The Board will determine in its sole discretion, the method for recovery of any Erroneously Awarded Incentive-Based Compensation. To the extent that a Covered Officer does not make reimbursement to the Company under this Policy within a reasonable time following demand by the Company, or any shares of Erroneously Awarded Incentive-Based Compensation have been sold by the Covered Officer, the Company shall have the right to reduce, cancel or withhold against outstanding, unvested, vested or future cash or equity-based compensation, or require a substitute form of reimbursement, in each case to the maximum extent permitted under applicable law. To the extent that a Covered Officer fails to repay all Erroneously Awarded Incentive-Based Compensation to the Company when due, such Covered Officer shall be required to reimburse the Company for any and all expenses reasonably incurred (including legal fees) by the Company in recovering such Erroneously Awarded Incentive-Based Compensation.

The Company shall recover the Erroneously Awarded Incentive-Based Compensation from Covered Officers unless the Compensation Committee of the Board (the “Committee”) (if composed entirely of independent directors) or, in the absence of the Committee, a majority of the independent directors serving on the Board, determines that recovery is impracticable because: (i) the direct expense paid to a third party to assist in enforcing this Policy would exceed the amount of Erroneously Awarded Incentive-Based Compensation; provided that the Company must make a reasonable attempt to recover the Erroneously Awarded Incentive-Based Compensation before concluding that recovery is impracticable, document such reasonable attempt to recover the Erroneously Awarded Incentive-Based Compensation and provide such documentation to the NYSE; or (ii) recovery would likely cause an



otherwise tax-qualified retirement plan, under which benefits are broadly available to employees of the Company, to fail to meet the applicable requirements of 26 U.S.C. 401(a)(13) or 26 U.S.C. 411(a) and regulations thereunder.

BINDING EFFECT OF DETERMINATIONS BY BOARD; DELEGATION

The terms of this Policy shall be binding and enforceable against all persons subject to this Policy and their beneficiaries, heirs, executors, administrators or other legal representatives.

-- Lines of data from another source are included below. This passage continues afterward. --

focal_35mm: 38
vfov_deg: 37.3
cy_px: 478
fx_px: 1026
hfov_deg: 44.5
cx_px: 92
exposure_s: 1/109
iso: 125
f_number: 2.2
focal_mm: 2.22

The Board may delegate to the Committee all determinations to be made and actions to be taken by the Board under this Policy, in which case references herein to the Board shall be deemed references to the Committee. Any determination made by the Board under this Policy shall be final, binding and conclusive on all parties. To the extent permitted by, and in a manner consistent with, applicable SEC and NYSE rules and regulations, the Board reserves the power to terminate, suspend, revise or amend this Policy.

SEVERABILITY

If any provision of this Policy or the application of any such provision to any Covered Officer shall be adjudicated to be invalid, illegal or unenforceable in any respect, such invalidity, illegality or unenforceability shall not affect any other provisions of this Policy, and the invalid, illegal or unenforceable provisions shall be deemed amended to the minimum extent necessary to render any such provision or application enforceable.

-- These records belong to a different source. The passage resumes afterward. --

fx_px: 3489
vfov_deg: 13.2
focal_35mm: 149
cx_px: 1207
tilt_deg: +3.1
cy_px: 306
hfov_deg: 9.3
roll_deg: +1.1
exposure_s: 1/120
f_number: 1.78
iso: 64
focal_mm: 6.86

NO IMPAIRMENT OF OTHER REMEDIES

This Policy does not preclude the Company from taking any other action to enforce a Covered Officer’s obligations to the Company, including termination of employment or institution of civil or criminal proceedings against such Covered Officer. This Policy is in addition to the requirements of Section 304 of the Sarbanes-Oxley Act of 2002 that are applicable to the Company’s Chief Executive Officer and Chief Financial Officer. Any amounts paid to the Company pursuant to Section 304 of the Sarbanes-Oxley Act of 2002 shall be considered in determining any amounts recovered under this Policy. Notwithstanding the terms of the Company’s bylaws or charter or any indemnification agreement between the Company and any Covered Officer, in no event will the Company indemnify any Covered Officer for any loss of compensation or amounts that are recovered under this Policy.